China has stated that its citizens still have "full internet freedom" despite the BBC complaining that its English-language website has been blocked in the country as tensions rise in Hong Kong.

The English-language version of the BBC website was blocked by Communist Party censors as protestors and police continued to clash in Hong Kong.

The BBC's Global News director Peter Horricks called the move by Chinese authorities as "deliberate censorship" and said that the BBC was complaining to officials.

The BBC added that since the 2008 Beijing Olympics, the corporation's English-language website has been generally available, while other services, such as its Chinese-language news website, had been largely blocked since their inception.

Horrocks said: "The BBC provides impartial, trusted news to millions of people around the world, and attempts to censor our news services show just how important it is to get our accurate information to them.

"The BBC strongly condemns any attempts to restrict free access to news and information and we are protesting to the Chinese authorities.
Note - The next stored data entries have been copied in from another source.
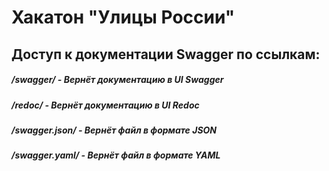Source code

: # Хакатон "Улицы России"
## Доступ к документации Swagger по ссылкам:
##### /swagger/ - Вернёт документацию в UI Swagger
##### /redoc/ - Вернёт документацию в UI Redoc
##### /swagger.json/ - Вернёт файл в формате JSON
##### /swagger.yaml/ - Вернёт файл в формате YAML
This appears to be deliberate censorship."

The block comes after video footage showing the apparent beating of a defenceless protester outside a government building in Hong Kong led human rights activists, politicians and movement leaders to condemn the police’s most brutal crackdown for a week.

At least 45 people were arrested on Wednesday as officers resorted to brute force to clear a main road in the Chinese-run city, with barricades, banners and tents torn down and removed.

The BBC said that the last time its English-language website was disrupted was back in April 2012, during coverage of Chen Guangcheng's escape from house arrest.